Rashtriya Chemicals and Fertilizers Limited
- Company type: Public
- Traded as: BSE: 524230 NSE: RCF
- Industry: Agrochemical
- Founded: 1978; 48 years ago
- Headquarters: Mumbai, Maharashtra, India
- Key people: S. C. Mudgerikar (Chairman & MD)
- Products: Urea; Ammonia;
- Revenue: ₹16,933.64 crore (US$1.8 billion) (2025)
- Operating income: ₹912 crore (US$95 million) (2021–22)
- Net income: ₹680 crore (US$71 million) (2021–22)
- Total assets: ₹10,472 crore (US$1.1 billion) (2021–22)
- Total equity: ₹3,338.47 crore (US$350 million) (2020–21)
- Owner: Government of India (75%)
- Number of employees: 2556(July 2023)
- Website: www.rcfltd.com

= Rashtriya Chemicals and Fertilizers =

Indian central public sector undertaking

Rashtriya Chemicals and Fertilizers Ltd. (RCF) is an Indian central public sector undertaking which produces chemical and fertilizers and is based in Mumbai.
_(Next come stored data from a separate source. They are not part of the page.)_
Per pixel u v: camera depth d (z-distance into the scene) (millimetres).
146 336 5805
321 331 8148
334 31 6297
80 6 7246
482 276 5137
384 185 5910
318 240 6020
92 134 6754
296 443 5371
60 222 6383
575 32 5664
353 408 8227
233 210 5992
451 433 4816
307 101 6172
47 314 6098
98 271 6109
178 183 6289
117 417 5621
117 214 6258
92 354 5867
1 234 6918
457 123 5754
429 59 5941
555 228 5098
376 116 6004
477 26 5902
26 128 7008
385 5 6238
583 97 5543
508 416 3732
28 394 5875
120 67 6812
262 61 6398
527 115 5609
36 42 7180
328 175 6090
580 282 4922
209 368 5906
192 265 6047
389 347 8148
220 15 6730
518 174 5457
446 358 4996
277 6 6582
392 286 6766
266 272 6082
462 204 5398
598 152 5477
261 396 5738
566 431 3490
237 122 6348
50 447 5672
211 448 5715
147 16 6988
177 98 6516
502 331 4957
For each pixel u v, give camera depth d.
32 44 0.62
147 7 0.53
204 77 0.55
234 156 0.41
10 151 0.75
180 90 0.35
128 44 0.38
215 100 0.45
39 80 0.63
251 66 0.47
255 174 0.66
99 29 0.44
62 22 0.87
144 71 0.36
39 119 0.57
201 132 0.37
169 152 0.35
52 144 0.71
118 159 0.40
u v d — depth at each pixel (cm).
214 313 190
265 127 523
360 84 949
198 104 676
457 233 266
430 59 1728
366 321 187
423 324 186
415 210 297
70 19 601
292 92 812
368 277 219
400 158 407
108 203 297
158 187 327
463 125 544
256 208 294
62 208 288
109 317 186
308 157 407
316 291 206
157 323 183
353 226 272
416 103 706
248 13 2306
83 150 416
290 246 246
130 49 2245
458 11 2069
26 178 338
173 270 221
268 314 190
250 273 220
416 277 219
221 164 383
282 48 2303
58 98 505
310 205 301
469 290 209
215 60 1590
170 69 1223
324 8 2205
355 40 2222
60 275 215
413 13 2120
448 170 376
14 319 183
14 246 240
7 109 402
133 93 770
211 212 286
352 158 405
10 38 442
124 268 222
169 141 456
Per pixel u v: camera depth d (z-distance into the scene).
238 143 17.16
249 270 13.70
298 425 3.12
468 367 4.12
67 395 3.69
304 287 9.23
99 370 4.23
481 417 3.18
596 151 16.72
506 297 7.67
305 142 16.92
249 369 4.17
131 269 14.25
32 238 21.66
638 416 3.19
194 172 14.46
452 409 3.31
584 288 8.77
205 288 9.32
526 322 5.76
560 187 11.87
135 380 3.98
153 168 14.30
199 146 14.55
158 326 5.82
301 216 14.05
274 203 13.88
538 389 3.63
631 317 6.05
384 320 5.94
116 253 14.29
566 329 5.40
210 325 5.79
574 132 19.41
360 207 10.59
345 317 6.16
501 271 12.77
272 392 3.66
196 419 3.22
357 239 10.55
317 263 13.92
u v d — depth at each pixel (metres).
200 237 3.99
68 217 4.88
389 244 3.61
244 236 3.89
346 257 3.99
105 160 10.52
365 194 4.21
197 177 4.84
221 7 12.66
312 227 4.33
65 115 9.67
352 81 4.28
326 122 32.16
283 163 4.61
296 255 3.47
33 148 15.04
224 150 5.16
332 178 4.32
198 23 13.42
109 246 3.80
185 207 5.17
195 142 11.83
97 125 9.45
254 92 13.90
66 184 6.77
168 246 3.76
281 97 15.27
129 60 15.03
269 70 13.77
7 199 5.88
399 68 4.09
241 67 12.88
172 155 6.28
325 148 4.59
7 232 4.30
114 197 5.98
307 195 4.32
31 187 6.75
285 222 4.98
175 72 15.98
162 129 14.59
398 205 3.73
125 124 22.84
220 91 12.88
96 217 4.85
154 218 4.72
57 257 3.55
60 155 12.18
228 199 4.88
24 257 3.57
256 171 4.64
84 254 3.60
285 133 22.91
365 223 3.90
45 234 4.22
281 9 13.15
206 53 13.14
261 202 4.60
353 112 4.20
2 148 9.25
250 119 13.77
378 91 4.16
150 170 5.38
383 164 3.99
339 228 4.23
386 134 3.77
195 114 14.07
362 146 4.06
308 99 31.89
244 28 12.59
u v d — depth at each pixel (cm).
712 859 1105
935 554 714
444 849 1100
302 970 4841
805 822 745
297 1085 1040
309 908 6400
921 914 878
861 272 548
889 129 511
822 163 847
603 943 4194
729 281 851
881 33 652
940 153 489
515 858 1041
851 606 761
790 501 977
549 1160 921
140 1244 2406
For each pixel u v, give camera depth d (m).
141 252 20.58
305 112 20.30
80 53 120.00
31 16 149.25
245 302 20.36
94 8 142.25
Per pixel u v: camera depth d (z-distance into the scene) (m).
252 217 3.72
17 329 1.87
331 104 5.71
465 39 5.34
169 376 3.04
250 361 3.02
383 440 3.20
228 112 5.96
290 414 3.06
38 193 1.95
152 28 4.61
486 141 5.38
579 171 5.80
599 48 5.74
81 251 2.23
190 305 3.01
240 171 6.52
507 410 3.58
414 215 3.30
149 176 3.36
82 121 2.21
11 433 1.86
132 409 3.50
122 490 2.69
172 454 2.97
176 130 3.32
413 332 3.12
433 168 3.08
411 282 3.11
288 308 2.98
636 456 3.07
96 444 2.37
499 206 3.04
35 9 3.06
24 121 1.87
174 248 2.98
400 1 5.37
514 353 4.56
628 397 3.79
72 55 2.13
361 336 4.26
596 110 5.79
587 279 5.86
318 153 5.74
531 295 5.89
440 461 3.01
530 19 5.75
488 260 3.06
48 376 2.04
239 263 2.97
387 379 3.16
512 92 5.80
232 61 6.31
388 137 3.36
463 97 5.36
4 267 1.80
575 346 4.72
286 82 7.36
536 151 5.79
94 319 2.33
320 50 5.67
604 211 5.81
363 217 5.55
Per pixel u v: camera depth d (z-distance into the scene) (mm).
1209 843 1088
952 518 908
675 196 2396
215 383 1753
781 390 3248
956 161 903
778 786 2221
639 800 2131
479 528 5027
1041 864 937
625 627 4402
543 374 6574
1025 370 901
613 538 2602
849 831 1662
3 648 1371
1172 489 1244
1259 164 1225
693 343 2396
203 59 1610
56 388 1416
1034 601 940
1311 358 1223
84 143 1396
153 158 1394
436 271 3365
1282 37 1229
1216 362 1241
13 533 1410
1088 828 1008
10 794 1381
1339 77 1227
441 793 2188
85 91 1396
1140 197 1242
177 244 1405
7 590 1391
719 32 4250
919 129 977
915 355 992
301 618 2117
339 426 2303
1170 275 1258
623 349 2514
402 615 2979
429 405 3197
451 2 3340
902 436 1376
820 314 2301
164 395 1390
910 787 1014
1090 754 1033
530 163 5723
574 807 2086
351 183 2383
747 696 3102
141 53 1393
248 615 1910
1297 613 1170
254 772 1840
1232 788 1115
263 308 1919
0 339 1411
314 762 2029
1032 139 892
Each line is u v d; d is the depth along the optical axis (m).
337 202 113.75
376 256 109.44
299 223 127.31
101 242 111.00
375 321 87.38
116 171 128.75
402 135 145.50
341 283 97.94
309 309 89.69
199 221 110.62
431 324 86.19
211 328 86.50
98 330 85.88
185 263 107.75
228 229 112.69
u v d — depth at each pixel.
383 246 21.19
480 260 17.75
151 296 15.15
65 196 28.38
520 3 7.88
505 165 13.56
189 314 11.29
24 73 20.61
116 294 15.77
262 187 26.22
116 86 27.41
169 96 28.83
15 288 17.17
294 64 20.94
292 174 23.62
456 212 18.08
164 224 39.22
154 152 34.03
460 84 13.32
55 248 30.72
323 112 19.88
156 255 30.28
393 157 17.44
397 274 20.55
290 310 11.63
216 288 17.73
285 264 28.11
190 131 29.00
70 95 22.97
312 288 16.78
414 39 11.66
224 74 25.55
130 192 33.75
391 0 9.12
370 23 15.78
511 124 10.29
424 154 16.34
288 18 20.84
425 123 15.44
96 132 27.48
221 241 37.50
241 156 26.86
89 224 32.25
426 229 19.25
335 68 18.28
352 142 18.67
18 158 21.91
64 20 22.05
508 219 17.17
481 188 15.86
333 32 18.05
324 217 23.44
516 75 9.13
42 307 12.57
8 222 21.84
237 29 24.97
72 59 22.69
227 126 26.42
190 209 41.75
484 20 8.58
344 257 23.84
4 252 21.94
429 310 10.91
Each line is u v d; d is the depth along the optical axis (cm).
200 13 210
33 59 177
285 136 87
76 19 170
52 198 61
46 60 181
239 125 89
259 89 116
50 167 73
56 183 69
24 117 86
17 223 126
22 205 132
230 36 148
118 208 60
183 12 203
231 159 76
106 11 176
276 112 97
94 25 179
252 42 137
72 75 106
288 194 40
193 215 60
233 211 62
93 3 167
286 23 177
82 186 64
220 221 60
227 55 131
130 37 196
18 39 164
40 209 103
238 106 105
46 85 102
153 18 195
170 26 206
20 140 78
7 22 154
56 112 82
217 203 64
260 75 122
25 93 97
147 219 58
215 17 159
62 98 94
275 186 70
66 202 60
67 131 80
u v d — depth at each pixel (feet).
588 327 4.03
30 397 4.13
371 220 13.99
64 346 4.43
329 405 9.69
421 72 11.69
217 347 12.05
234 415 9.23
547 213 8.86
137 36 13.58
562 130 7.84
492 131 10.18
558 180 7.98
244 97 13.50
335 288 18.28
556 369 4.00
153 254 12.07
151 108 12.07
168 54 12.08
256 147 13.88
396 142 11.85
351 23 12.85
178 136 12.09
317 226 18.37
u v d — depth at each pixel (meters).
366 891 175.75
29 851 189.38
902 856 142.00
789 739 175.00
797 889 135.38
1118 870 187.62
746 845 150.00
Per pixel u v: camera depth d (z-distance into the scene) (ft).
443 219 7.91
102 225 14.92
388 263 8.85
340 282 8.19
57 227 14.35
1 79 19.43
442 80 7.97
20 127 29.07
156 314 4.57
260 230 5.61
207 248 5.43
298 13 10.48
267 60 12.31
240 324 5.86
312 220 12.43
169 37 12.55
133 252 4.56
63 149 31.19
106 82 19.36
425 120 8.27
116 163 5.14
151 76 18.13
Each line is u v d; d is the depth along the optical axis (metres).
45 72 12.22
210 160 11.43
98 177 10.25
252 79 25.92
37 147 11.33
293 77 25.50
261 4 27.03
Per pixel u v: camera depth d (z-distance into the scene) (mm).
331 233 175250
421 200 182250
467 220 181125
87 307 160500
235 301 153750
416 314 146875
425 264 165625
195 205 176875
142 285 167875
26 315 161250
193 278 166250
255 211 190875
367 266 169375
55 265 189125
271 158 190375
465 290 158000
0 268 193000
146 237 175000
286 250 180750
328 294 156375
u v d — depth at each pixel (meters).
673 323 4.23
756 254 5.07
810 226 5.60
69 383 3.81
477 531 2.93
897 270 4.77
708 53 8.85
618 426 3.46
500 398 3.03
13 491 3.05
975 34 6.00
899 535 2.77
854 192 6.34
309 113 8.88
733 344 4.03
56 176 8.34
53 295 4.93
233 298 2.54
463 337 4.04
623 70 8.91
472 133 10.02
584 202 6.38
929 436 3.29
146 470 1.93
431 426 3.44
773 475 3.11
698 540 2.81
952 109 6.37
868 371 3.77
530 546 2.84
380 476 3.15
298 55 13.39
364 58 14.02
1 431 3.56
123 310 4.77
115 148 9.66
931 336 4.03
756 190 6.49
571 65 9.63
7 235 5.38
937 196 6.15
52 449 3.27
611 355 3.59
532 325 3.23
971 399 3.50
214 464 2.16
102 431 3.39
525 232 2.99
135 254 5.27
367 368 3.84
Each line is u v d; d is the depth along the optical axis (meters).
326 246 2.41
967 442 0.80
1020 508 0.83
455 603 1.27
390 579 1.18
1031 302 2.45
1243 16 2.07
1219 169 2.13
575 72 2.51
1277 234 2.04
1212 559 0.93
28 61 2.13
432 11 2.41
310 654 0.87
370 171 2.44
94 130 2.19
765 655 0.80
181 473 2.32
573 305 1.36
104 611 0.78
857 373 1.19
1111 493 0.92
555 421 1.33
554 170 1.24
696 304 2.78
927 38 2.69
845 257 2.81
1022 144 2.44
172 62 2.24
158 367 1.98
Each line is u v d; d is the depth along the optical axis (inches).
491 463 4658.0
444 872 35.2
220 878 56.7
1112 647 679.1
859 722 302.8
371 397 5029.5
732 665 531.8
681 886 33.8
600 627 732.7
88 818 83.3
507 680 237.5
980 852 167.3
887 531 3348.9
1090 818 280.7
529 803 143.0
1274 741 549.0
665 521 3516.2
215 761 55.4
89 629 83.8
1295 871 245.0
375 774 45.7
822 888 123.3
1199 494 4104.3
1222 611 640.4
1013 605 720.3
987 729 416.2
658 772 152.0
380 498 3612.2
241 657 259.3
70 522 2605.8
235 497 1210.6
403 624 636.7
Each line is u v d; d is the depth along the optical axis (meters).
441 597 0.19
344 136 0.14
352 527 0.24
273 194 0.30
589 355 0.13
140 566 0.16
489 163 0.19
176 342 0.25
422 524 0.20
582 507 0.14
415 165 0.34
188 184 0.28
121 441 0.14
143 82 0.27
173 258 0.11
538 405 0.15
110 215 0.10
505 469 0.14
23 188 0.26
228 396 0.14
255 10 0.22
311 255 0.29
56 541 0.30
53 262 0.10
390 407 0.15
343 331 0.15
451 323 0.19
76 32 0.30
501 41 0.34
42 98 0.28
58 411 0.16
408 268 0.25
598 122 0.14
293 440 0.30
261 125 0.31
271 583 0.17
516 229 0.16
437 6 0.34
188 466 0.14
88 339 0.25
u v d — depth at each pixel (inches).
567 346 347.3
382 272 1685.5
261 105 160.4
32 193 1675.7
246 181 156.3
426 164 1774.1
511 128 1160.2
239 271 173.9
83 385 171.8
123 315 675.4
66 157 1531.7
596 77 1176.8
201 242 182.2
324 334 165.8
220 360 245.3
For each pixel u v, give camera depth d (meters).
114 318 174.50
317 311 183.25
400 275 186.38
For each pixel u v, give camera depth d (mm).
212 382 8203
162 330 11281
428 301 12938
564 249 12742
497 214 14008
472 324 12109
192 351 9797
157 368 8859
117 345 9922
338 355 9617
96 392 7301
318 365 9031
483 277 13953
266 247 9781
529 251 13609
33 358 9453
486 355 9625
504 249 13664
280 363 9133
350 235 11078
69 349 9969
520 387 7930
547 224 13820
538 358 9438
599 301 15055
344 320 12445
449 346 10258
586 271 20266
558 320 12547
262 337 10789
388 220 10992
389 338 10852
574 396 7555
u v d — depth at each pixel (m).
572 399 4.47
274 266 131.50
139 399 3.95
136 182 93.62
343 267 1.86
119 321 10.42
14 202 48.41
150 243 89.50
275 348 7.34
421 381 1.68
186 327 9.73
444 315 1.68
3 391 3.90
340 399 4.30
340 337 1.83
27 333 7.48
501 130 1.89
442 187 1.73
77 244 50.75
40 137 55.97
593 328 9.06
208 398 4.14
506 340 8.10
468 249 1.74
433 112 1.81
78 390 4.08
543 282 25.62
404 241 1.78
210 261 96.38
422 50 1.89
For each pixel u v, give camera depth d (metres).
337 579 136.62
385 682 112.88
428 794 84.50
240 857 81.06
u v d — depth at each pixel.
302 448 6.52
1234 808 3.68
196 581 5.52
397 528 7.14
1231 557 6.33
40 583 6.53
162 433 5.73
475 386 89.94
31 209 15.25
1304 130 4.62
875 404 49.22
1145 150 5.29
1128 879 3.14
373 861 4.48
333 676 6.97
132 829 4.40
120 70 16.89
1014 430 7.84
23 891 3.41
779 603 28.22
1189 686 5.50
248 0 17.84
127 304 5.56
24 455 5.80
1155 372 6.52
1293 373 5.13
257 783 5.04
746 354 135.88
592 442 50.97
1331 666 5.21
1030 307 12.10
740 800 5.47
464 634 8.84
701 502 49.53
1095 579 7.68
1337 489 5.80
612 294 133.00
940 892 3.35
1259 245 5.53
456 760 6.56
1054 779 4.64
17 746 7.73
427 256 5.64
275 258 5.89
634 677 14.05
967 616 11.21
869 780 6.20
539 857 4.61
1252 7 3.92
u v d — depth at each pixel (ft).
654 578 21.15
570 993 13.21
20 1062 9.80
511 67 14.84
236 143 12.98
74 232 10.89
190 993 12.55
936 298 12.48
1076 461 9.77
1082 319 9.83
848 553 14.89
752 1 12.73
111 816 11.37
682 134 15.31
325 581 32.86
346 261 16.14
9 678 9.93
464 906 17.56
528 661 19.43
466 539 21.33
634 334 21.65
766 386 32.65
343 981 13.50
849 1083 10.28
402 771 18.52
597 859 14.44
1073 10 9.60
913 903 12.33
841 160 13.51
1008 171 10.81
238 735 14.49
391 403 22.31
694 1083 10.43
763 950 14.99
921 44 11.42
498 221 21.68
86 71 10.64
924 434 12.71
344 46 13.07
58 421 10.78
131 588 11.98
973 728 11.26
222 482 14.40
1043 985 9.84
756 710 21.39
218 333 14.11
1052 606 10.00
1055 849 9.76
It is under the ownership of the Government of India and administrative control of the Ministry of Chemicals and Fertilizers. RCF is fourth largest government owned-fertilizer-producer in India.

==History==
Rashtriya Chemicals and Fertilizers Limited, was established in 1978 consequent to the reorganisation of Fertilizer Corporation of India. RCF manufactures Urea and Complex fertilizers (NPK) along with a wide range of Industrial Chemicals. It is 4th largest Urea manufacturer in India after IFFCO, NFL and KRIBHCO.

The Government of India (through the President of India) holds 75% of the share capital of the company as of December 2018.